Here is /usr/local/sbin/vip-down.sh script (conceptual)

#! /bin/sh
exec 2> /dev/null
/sbin/service postgres stop
/bin/umount -l  /dev/drbd0
/sbin/drbdadm secondary drbd0
/sbin/ip addr del 10.1.2.70/24 dev eth2
/bin/rm /tmp/vip-up
/usr/bin/killall -9 ucarp
/usr/local/sbin/vip-down.sh
kill `ps auxww | grep vipmon | awk '{print $2}'`

All you need to do is setup pg_hba.conf to make sure all users come via 10.1.2.70

Essentially, vip-up performs this sequence

  • Have DRBD go Primary
  • Mount postgres data folder on /dev/drbd0
  • Startup postgres
  • start vipmon process

Contrawise, vip-down performs this sequence

  • Shutdown postgres
  • unount /dev/drbd0
  • Have DRBD go Secondary

What about vipmon.sh? You could script that to check, in an indefinite loop, the state of postgres (it is running), check the DRBD device (can you still write to the posts data folder)
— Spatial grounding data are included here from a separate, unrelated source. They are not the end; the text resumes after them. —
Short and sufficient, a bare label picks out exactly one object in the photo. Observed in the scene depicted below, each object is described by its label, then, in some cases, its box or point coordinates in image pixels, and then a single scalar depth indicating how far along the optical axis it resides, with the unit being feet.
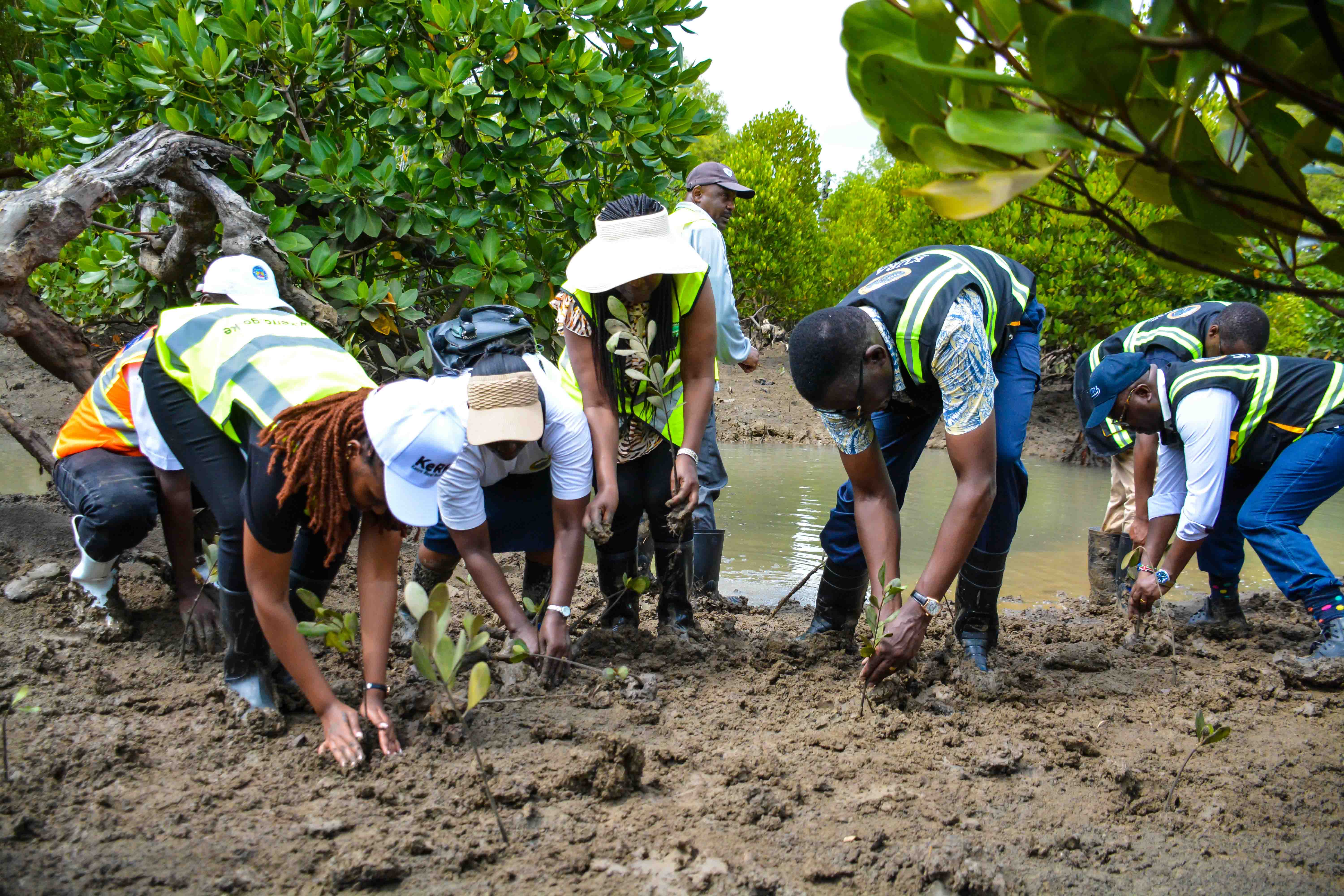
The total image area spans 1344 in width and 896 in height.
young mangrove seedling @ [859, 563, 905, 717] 9.46
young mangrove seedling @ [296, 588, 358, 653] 7.89
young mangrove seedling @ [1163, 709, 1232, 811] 8.20
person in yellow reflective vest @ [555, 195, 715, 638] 11.06
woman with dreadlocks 7.57
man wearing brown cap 14.97
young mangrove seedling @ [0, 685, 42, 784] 7.68
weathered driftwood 11.80
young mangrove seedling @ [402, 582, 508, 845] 7.13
With this setup, you have postgres on the DRBD Primary and a disk level copy of the postgres data folder on the other DBServer (the DRBD Secondary). postgres is not running on the DRBD Secondary.

When a failover happens, you just need time for ucarp to detect is is safe to mount the postgres data, startup postgres, and acivate the vipmon script.

What great about this setup is that in the event of a failover, the DBServer that becomes DRBD Primary should have a 100% disk level copy of the server you failed away from. Thus starting postgres should level you at a consistent state. The transaction logs (in pg_xlog) should be in tact (less the intermittency due to failover)

I hope these suggestions help. Although I am a MySQL DBA, I use MySQL and DRBD at my employer's web hosting company on a regular basis. I installed MySQL/DRBD in the aforementioned manner. I did this once for a client using PostgreSQL/DRBD. It works great. It's Open Source. You just need to perform due diligence in learning DRBD and ucarp. This would include reconnecting DRBD after a failover, handling split brain scenario where both DB Servers go Primary, and things like these.